MAN: I'd like to give you some homework.

JANE: What do you mean?

MAN: Sexual homework.

JANE: What do you mean?

VINE: Men wanted Jane's mobile number to text and chat in person, all behind her parents' backs of course. Some of her new friends were desperate to meet her for real.

MAN: Got a cellphone? You mean I get to see you in your uniform?

JANE: I'm only 14.

MAN: So where we gonna go when we meet up then?

VINE: Jane is being put in a position where she feels she's involved in something dirty. The predator is relying on her to keep it secret. Youngsters often hide things from their parents. The fact is, we want to believe the best of our children but there may be much more going on in their lives than they are willing to share with us.

James is an average teenager. He loves the internet, playing computer games and has a webcam, a small video camera on top of his computer. He chats to online friends around the world but of course they are mostly total strangers.

Who is she?

JAMES: Just someone I met randomly. I think she added me off FaceParty or...

VINE: Where is she there? Because we can see her sitting... it looks like her bedroom she's in there.

JAMES: Yeah.

VINE: How old do you think she is?

JAMES: She's... unless she's lying, she's 16.

VINE: Talking from the privacy of our bedrooms gives a false sense of security, and if someone asked them to do something online they later regret, is it realistic to expect our children to tell us, their parents, about it?

RAY WYRE
Sexual Crime Consultant
Most children do not come home and talk about their sexual encounters with their parents. The problem with the internet is that it opens up a door for offenders to use their money, their resources, their charm.

JAMES
Webcam user
It's amazing, you go on there and instantly you're hit by all these people who just want to see one thing. It's not really.... it's not fun to me, unless the other person's got a webcam and then it can be a way of passing time, you know.

VINE: James is rarely alone when passing the time. His webcam means strangers are in his room too, asking him to take his shirt off, strike a pose and even get naked. James is not unique. There are others like him, not remotely nervous about giving strangers a peepshow on the webcam. They do it for gifts. Youngsters of both sexes post wish lists, maybe DVDs, CDs, video games and so on, online on reputable internet shopping sites. Men then buy them items from their wish list in return for a flash, or more, online. So when a man offered James money for an X rated show via webcam when he was 16, it was no big deal. James never even had to leave his room. The payment was made online.

JAMES: I chatted with him for a little while, he seemed like a right sad guy, and he was asking me to do stuff. I thought yeah, okay I'll do it, but you've gotta pay me. So... and I did do it once and other than that....

VINE: What, you... when you say you "did it" you take your clothes off and you did a sexual act down the webcam.

JAMES: Yeah.

VINE: But when you got the money, did you not think: It wasn't really worth it?

JAMES: No.

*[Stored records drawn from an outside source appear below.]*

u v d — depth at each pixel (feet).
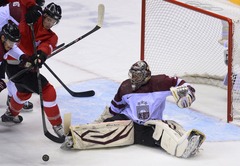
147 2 69.72
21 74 53.72
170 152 50.72
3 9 56.39
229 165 49.62
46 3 102.73
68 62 77.30
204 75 69.97
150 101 51.90
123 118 53.26
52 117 53.78
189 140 49.44
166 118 58.95
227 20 58.08
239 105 61.87
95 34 88.84
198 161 50.14
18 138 55.06
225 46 65.77
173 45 75.51
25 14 53.26
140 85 52.11
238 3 66.95
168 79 51.80
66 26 92.12
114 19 95.96
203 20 80.84
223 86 68.85
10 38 50.26
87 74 72.90
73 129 51.37
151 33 73.51
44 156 49.32
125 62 77.77
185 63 71.56
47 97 53.42
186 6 62.23
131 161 49.85
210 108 62.85
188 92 50.37
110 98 65.26
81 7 101.81
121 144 52.26
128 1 105.81
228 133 56.59
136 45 84.79
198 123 58.95
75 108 62.34
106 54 80.74
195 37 77.15
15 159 50.67
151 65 71.10
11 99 56.59
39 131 56.70
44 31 54.19
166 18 78.33
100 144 51.98
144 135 52.54
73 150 52.11
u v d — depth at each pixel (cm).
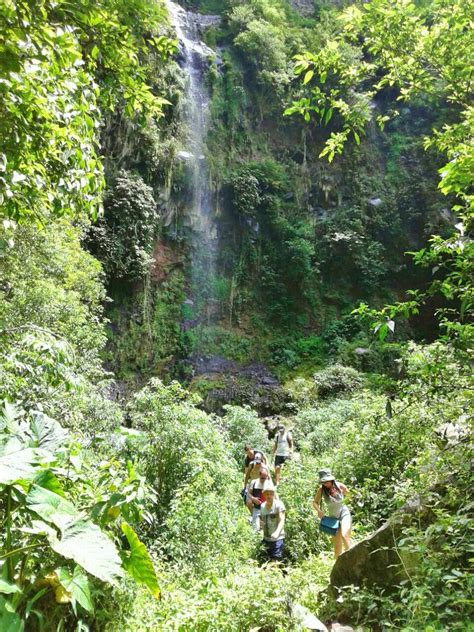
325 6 2400
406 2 325
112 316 1502
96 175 301
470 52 316
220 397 1549
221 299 1784
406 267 1919
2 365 335
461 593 232
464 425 359
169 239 1742
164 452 654
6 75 202
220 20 2202
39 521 229
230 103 1984
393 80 353
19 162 246
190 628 280
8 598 222
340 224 1955
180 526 482
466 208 314
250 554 495
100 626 267
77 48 237
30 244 704
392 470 622
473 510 285
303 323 1842
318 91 360
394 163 2064
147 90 283
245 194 1844
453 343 274
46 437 320
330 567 416
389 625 256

No, it was worth it because I got quite a few... ah good use out of that game.

VINE: You bought a video game with it.

JAMES: You know, the games are expensive, about fifty quid a pop. So.. you know, fifty quid, that's my price - for that. It was just like... what.. 15 minutes worth and I didn't have to talk to him or anything.

VINE: So far we've talked about youngsters as victims but James doesn't see it that way. He thinks the web has put him in charge. Maybe I'm a bit 20th century but I felt sorry for him. The net has taken him down a slippery slope. He hasn't yet told his parents what he's been up to in their home.

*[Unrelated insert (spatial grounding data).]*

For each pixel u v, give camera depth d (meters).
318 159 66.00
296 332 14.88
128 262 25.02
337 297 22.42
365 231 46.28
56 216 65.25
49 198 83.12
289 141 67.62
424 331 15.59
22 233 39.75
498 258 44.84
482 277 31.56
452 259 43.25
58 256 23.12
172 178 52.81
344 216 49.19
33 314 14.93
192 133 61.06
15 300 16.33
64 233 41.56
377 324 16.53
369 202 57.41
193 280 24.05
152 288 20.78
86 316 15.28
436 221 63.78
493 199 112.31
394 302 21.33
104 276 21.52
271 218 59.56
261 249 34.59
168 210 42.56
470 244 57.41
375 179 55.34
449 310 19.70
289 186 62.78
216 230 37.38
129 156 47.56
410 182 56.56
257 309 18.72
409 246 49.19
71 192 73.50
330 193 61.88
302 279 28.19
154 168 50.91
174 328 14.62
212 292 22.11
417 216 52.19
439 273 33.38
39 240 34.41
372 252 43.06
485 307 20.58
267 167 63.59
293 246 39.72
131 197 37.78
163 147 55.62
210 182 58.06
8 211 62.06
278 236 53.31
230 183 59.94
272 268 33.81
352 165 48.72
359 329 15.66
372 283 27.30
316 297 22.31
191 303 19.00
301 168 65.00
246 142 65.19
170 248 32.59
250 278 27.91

RAY WYRE: Trust isn't something you give out like lollipops. Trust is something that young people and children earn and that we must not disqualify ourselves from parenting. Do not trust your children when it comes to using the internet. Understand how offenders operate in that they bring children into secrets and they corrupt.

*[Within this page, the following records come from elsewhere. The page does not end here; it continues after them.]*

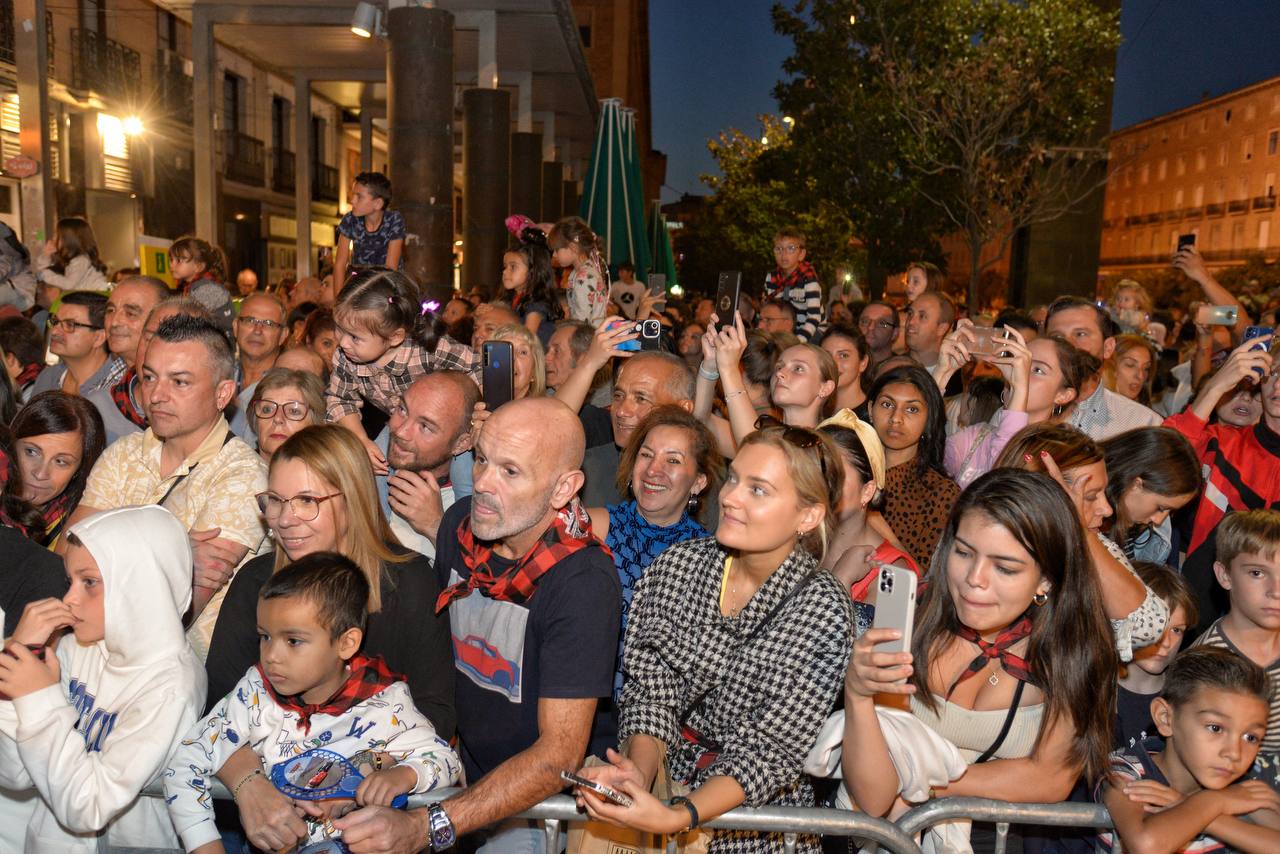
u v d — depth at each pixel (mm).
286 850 2475
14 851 2904
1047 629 2592
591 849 2727
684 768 2654
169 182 22156
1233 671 2643
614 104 13086
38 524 3285
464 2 13734
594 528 3422
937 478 4238
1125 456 3770
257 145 26656
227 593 2914
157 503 3457
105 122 19641
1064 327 5336
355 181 7523
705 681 2615
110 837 2809
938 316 6766
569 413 2699
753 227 39469
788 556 2641
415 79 9891
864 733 2387
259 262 27188
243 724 2557
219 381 3461
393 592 2852
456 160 29109
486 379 3842
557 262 7594
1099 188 21391
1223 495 4254
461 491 3621
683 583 2715
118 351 4809
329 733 2561
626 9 34000
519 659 2672
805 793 2779
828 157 22453
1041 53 19281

VINE: The Met's Paedophile Unit hunts down online predators. The scale of the task is huge. See here offenders' computers stacked high in a secret location. The police team go undercover to flush out online perverts and are now using the same tricks as the predators. Last year they caught Brian Page, a 63-year-old from Bromley in Kent.

DUFFIELD: This is the conversation that Brian Page was having with a covert internet investigator who was purporting to be a young 12-year-old girl.

VINE: So he says: "When you want sex..." and the 12-year-old who isn't a 12-year-old is kind of replying but not leading him on, is that right?

DUFFIELD: Absolutely, she's asking the question: "Who? Who is it you're talking about?" just to make it quite clear that Brian Page is referring to himself, and he quite clearly there answers: "Me, and you can have it any time." And he's now suggesting a day of the week, it's coming from him, a suggestion when there might be an opportunity to meet up to have sex.

VINE: They had just five online chats with Page before their date.

GIRL: Do you think I'm too young?

VINE: And he says: "No" so at that point the trap is closed.

DUFFIELD: He's prepared to travel to meet the girl in order to carry out that act.

VINE: This pervert says: "Once you've done it, would you do it with another man?" so that's a new dimension for you.

DUFFIELD: In between this conversation he's sending images of children, he's sending some adult pornography to try and normalise this sex.

PAGE: You're my daughter for the day.

Reconstruction

VINE: There's that disturbing phrase again. Page drove to a hotel to meet the schoolgirl. When he pulled up he was greeted not by the 12-year-old he was hoping to have sex with but by a strapping 6'3 policeman. In his car a kit for his day out with his so-called daughter.

DUFFIELD: When we arrested him we found the children's underwear which he'd spoken about in the chat logs. We found the condoms he'd spoken about, using protection, a camera to record the event, and indeed he'd even made a reservation as he'd discussed on the internet at a local hotel.

VINE: Page received three and a half years and will be placed on t he Sex Offenders' Register indefinitely. Worryingly our survey found some children are only too willing to meet a stranger in person. 12%, that's one in eight of the kids surveyed, had actually met someone they only knew online.

Source: GfK NOP phone poll
411 chidlren aged 11-16

A mere 3% of parents thought their child would meet up like this.

Source: GfK NOP phone poll
451 parents

No one is suggesting the internet be somehow shut away from children, but the one thing I've learnt is that safety is in the hands of the computer user and if the user is a child, what should the parent do?

HELEN PENN
Head of Education, CEOP
Get your children to show you what they're using and through that you'll then see what the risks are and what you can personally do about those.

JANE BUDD
Always encourage them to tell you if they're ever concerned about anything, that they're not the ones that are at fault.

VINE: If you're not convinced by Jane and Helen, then maybe you will listen to this man. Remember Peter?

PETER: I think they need to talk to their children. I think they need to control what their children are doing online. I think they need to ensure that computers are dealt with sensibly.

VINE: And the number one tip from a predator: "Don't let your child have a computer in their bedroom, it is just too private. Put the screen in a busy family room.

VINE: As the person who is searching for a child, you see the dining room table behind the camera and you think: not this one!

PETER: I think if you see... particularly if you see a clearly public space and other people in that public space, then yes that is a very good deterrent.

Online safety advice for parents and kids can be found on our website bbc.co.uk/panorama

VINE: Well we handed police our files on the various men who tried to contact our Jane, one calling himself "Swim Coach" especially worried them, and just before Christmas the 43 year old was arrested on his way to a McDonald's in Torquay hoping to have sex with an underage girl. He has since pleaded guilty to three child sex offences and is now awaiting sentence.